His forbearance brought tears to Ivy’s eyes; she hastened to blink them away. “Thank you. I’m so sorry. A wretched misunderstanding. I promise from now on we shall be friends.”
“Very good, sir.” A conspiratorial gleam lit Cecil’s protruding eyes. “And we’ll both be remembering that beneath every surface lies a world to be discovered.” With a wink, he looked past her to Lord Harrow. “I’ll be tending to the bulbs now, my lord. Must get them out and stored before the first frost.”
“Yes, thank you, Cecil.”
Ivy watched the man waddle off, her nape tingling with a sense that he had seen clear through her disguise to the truth. Yet he hadn’t given her away. Had she found an unlikely ally? She turned back to Lord Harrow. “I’m very sorry—”
“Do you realize your ridiculous behavior might have lost me the most brilliant gardener in perhaps all of East Anglia? He is no monster, Ned.”
“I realize that, sir.”
“Do you? Cecil is no lowly servant, either. He hails from gentry, but he chooses to occupy this position because society will offer him no other place.”
He bore down on her as he spoke, his forceful stride sending her back several steps. “He accepted my apology. What more can I do?”
“You might explain what happened yesterday to turn my gifted assistant into a blithering simpleton capable of passing judgment on my own wife’s cousin based solely on appearances.”
Stiffening, Ivy gasped. “Your wife ...”
“Yes, Cecil is a distant cousin of the Quincys. But that is beside the point.”
“Does he know . . . ?” she whispered. Her next words spilled out in a torrent. “Does he know what you’ve done to her? What you’ve done
with
her?”
Lord Harrow’s features darkened ominously. “What the devil are you talking about? Have you been listening to rumors? Are you that much of a blasted fool?”
Fear and revulsion lashed through her; she shook her head in denial. “I didn’t need to. I’ve seen the evidence. Dear God in heaven—”
Lord Harrow pounced, seizing the front of her coat in his fist. “Are you speaking of the armoire?

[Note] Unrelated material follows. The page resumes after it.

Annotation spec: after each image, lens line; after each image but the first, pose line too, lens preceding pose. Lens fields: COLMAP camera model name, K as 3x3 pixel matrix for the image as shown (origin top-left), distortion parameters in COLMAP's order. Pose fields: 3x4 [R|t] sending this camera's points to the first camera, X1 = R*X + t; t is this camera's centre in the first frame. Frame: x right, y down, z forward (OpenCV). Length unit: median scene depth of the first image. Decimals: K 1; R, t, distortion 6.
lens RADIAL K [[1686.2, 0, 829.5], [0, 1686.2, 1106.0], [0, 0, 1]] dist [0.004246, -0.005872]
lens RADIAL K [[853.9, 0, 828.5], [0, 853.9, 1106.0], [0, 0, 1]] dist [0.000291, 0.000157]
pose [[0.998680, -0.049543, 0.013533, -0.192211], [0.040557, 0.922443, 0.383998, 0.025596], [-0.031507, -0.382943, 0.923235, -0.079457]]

Did you open it?”
“I did. . . . I did and I saw.” Trying to pull from his grasp, Ivy cried out.
Lord Harrow raised his voice to be heard. “You little fool, you don’t know what you saw. I’d have shown you myself when I thought you were ready.”

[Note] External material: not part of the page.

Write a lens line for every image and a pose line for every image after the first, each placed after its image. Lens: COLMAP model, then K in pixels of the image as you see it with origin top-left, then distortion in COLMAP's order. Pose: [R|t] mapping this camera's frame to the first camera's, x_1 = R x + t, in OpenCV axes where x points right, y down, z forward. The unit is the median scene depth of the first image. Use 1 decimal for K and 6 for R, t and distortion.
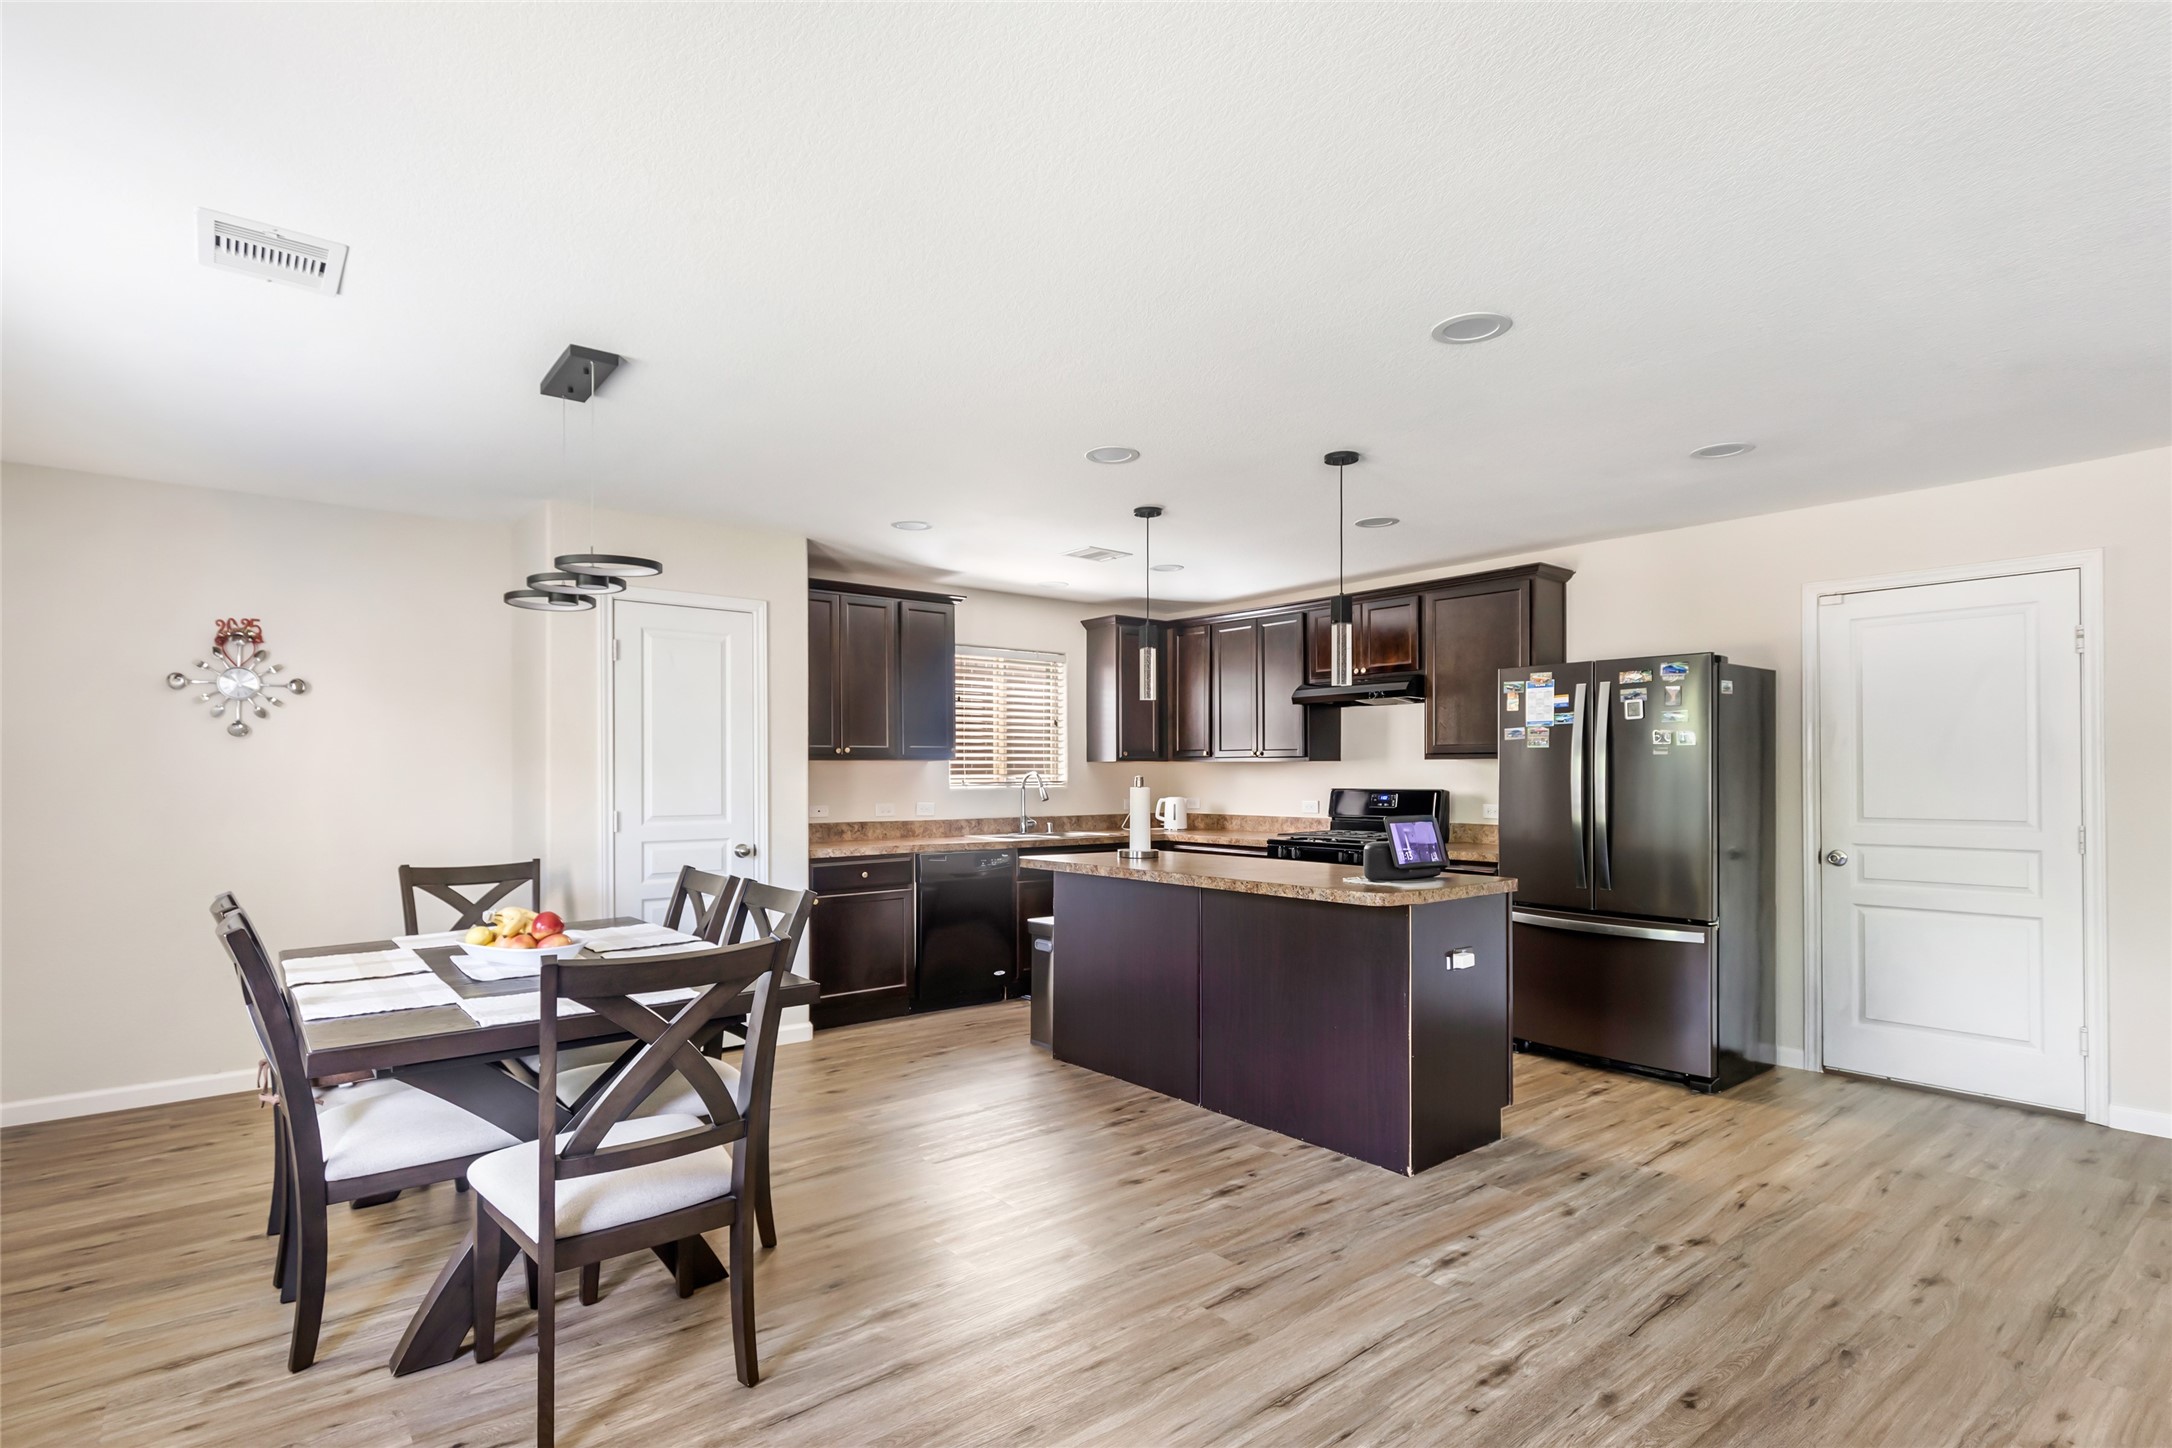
lens RADIAL K [[1074.1, 0, 1096.8], [0, 1074.1, 754.5], [0, 0, 1]] dist [0.010917, 0.001095]
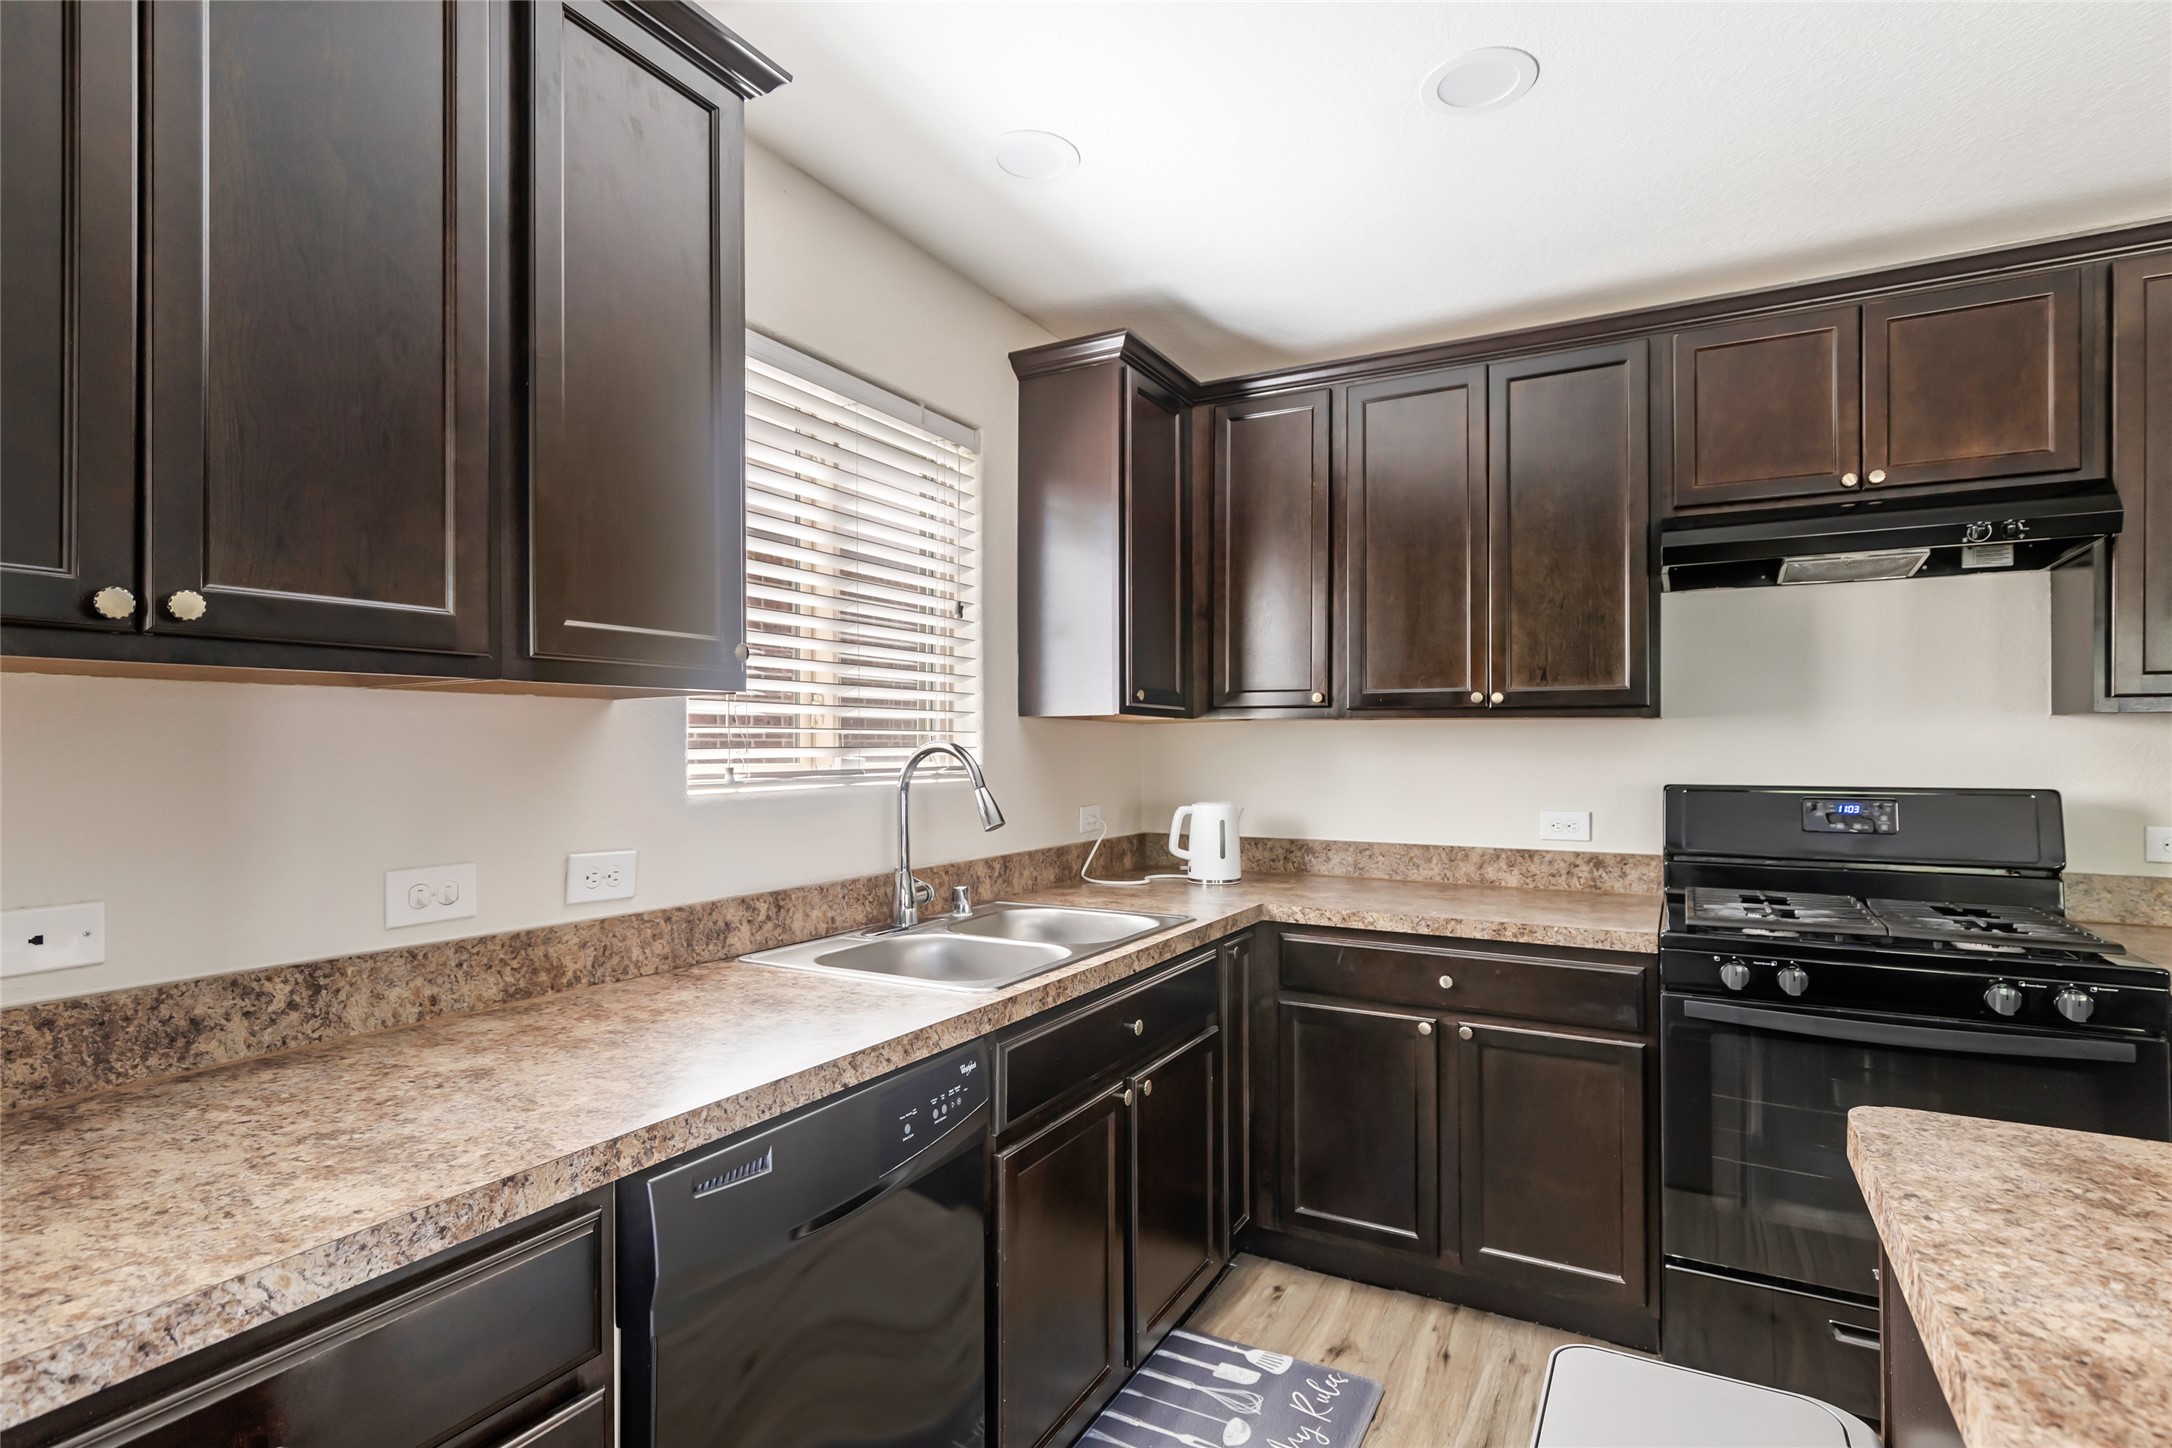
lens RADIAL K [[1074.1, 0, 1084.9], [0, 1074.1, 735.6], [0, 0, 1]] dist [0.010917, 0.001095]
pose [[0.933065, 0.006946, 0.359640, -0.167455], [-0.010032, 0.999927, 0.006714, 0.014521], [-0.359567, -0.009872, 0.933067, 0.819310]]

Ivy tugged in vain against his hold. “You promised my conscience would not be compromised.”
“And it has not been, not by me. But you . . . Yesterday I trusted you with my keys, with full access to my life’s work. And you could not wait to betray that trust. Why, Ned?” His voice dropped to a ragged whisper. “Damn you,
why
?”
Ivy cried out again as Lord Harrow’s grip on her coat tightened. Suddenly he gave a yank that brought her colliding with his chest. The garden blurred. His arms went around her and his mouth descended on hers, sending shock waves of astonishment blasting through her. But contrary to his palpable anger and the steely force running through his limbs, his lips were warm and soft, and took hers with a gentle insistence that fired her blood and turned her knees to melted wax.
His arms held her in place while his lips nuzzled hers open and his tongue swept her mouth. A multitude of sensations flooded her at once. The faint richness of coffee, the sharpness of the starch in his shirt, the abrasion of the morning stubble across his chin . . . the solid demand of his body against her own.